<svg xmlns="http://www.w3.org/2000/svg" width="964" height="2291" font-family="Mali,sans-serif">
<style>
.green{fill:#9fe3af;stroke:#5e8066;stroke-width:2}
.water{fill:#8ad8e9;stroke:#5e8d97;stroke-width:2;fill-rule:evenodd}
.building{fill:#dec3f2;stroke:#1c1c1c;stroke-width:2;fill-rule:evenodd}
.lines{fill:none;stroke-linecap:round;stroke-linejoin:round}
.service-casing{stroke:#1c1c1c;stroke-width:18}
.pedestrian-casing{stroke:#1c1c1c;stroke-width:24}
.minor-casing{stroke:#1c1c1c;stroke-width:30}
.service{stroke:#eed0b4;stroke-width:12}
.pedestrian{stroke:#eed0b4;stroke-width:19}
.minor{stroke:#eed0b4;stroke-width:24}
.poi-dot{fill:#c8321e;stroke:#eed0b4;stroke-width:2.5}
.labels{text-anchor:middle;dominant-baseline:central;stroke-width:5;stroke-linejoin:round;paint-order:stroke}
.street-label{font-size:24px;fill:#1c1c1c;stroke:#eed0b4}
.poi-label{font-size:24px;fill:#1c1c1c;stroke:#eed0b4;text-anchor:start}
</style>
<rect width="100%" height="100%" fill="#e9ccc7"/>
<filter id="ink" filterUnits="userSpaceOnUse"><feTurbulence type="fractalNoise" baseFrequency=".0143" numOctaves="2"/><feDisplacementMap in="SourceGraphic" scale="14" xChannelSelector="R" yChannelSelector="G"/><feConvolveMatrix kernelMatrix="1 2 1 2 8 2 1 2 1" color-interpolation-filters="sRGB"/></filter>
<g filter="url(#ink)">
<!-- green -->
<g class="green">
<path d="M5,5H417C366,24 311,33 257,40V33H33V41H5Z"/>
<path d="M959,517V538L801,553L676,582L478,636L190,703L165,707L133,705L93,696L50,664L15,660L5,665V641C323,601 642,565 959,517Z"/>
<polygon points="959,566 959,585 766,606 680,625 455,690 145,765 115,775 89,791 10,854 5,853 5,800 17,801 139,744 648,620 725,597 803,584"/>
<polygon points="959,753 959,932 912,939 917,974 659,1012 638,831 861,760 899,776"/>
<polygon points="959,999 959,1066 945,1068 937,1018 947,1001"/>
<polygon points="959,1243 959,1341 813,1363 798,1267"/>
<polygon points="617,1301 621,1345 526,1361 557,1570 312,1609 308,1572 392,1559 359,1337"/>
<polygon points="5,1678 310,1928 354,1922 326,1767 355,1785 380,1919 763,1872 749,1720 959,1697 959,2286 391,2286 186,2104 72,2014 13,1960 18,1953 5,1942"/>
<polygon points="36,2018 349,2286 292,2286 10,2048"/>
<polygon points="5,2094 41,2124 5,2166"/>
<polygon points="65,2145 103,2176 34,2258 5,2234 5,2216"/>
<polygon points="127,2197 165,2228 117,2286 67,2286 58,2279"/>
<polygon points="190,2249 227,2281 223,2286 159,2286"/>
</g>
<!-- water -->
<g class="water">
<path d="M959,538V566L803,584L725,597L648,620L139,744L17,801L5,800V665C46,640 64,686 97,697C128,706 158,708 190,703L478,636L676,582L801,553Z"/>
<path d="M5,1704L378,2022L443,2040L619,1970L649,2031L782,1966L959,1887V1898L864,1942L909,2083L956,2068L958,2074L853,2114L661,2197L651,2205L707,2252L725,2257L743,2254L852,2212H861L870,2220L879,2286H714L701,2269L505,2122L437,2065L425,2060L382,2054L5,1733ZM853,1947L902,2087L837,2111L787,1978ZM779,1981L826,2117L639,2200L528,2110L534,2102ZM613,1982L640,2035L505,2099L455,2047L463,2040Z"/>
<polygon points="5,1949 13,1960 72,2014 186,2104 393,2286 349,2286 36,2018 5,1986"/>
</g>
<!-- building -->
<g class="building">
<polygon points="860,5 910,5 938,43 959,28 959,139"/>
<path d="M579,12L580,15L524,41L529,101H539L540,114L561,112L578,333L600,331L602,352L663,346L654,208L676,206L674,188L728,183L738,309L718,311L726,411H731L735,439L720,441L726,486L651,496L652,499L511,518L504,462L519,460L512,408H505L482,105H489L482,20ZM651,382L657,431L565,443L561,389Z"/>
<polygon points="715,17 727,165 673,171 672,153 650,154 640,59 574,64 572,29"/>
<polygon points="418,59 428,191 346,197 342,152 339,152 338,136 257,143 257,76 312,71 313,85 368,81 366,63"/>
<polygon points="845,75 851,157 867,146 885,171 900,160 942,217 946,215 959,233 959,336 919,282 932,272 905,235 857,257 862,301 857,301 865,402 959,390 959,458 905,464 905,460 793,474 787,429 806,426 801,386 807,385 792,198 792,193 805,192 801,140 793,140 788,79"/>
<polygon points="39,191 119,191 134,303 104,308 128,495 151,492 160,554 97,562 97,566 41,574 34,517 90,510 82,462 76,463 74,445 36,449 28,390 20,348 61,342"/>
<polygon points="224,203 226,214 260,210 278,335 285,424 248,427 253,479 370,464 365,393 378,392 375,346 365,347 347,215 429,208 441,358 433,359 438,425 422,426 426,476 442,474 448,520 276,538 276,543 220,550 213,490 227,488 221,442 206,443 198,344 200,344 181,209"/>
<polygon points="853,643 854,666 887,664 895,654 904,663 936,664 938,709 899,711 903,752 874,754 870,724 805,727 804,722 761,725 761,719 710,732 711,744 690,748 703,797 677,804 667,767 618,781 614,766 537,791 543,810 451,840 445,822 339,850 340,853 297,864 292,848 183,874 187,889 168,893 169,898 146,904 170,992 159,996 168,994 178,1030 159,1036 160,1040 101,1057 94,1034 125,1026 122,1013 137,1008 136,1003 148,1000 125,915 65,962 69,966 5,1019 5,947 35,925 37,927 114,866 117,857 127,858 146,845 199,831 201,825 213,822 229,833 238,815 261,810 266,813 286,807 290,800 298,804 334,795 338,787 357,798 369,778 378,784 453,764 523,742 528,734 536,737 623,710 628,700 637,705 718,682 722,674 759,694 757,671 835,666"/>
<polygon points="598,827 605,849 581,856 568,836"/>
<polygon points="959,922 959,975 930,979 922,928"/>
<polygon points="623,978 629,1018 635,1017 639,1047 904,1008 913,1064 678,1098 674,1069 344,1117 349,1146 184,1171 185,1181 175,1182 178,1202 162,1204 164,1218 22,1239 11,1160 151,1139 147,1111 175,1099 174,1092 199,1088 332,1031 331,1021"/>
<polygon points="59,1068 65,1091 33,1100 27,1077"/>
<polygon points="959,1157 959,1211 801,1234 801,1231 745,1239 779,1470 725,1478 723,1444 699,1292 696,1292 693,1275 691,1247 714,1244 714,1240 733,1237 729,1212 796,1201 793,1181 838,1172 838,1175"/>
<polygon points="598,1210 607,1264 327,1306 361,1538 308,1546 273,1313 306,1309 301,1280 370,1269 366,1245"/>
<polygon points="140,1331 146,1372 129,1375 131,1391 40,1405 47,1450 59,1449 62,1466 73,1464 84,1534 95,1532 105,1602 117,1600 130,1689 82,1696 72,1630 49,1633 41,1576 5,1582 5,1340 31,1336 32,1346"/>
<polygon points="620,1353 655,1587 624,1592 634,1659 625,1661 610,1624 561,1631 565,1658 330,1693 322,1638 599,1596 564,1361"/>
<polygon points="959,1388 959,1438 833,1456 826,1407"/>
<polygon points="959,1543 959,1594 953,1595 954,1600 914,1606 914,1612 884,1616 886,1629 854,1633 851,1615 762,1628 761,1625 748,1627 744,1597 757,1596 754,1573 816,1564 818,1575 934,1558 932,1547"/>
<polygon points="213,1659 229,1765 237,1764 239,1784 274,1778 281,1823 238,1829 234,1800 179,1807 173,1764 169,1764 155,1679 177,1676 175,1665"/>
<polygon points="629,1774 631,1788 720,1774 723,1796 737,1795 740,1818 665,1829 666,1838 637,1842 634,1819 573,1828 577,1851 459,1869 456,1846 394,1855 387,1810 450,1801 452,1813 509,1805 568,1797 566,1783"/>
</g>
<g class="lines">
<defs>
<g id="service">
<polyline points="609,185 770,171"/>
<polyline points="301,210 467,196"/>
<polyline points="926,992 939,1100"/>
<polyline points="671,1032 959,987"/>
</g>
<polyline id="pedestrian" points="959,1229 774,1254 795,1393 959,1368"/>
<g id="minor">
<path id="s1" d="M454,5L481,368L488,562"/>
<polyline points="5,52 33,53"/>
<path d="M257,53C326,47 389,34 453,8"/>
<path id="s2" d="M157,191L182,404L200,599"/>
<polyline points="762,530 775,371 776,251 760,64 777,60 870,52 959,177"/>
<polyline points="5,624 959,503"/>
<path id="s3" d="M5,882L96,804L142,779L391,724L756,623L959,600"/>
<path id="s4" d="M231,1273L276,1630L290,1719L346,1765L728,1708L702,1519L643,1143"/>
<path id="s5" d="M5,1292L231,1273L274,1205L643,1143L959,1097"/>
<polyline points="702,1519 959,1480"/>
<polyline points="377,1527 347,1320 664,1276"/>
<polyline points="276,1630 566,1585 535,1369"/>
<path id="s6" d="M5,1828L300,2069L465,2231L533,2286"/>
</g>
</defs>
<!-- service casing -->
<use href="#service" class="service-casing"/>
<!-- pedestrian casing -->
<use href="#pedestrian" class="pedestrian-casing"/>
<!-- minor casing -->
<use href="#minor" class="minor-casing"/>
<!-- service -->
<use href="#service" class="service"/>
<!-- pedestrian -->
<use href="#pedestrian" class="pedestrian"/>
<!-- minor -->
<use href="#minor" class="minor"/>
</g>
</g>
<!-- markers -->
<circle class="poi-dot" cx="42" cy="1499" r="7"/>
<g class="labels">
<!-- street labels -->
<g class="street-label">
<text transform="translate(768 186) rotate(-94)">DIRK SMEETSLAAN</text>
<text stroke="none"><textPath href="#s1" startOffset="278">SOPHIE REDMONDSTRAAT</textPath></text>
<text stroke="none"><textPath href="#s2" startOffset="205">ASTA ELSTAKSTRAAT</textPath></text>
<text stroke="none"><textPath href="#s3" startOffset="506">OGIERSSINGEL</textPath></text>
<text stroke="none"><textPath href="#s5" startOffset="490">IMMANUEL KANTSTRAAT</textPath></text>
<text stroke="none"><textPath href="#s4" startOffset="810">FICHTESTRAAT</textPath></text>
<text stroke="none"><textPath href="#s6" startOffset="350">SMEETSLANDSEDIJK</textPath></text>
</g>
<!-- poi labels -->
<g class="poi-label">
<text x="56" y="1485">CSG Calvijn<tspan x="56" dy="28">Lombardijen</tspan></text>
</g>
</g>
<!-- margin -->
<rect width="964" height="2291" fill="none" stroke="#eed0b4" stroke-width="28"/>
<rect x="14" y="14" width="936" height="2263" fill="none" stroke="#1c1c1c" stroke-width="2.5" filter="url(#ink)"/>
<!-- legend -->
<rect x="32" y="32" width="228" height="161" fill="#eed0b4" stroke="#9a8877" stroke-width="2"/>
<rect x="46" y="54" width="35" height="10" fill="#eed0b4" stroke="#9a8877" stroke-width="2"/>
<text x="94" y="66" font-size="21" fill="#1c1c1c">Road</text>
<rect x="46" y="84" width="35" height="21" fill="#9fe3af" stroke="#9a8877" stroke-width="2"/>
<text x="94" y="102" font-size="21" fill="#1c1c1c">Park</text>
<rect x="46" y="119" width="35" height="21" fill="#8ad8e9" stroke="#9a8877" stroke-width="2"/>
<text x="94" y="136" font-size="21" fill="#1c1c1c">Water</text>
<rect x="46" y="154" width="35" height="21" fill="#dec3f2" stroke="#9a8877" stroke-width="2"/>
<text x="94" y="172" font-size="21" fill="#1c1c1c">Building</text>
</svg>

========

From the data above, gather every line that includes the word "lines".

--- YOUR SOLUTION ---
.lines{fill:none;stroke-linecap:round;stroke-linejoin:round}
<g class="lines">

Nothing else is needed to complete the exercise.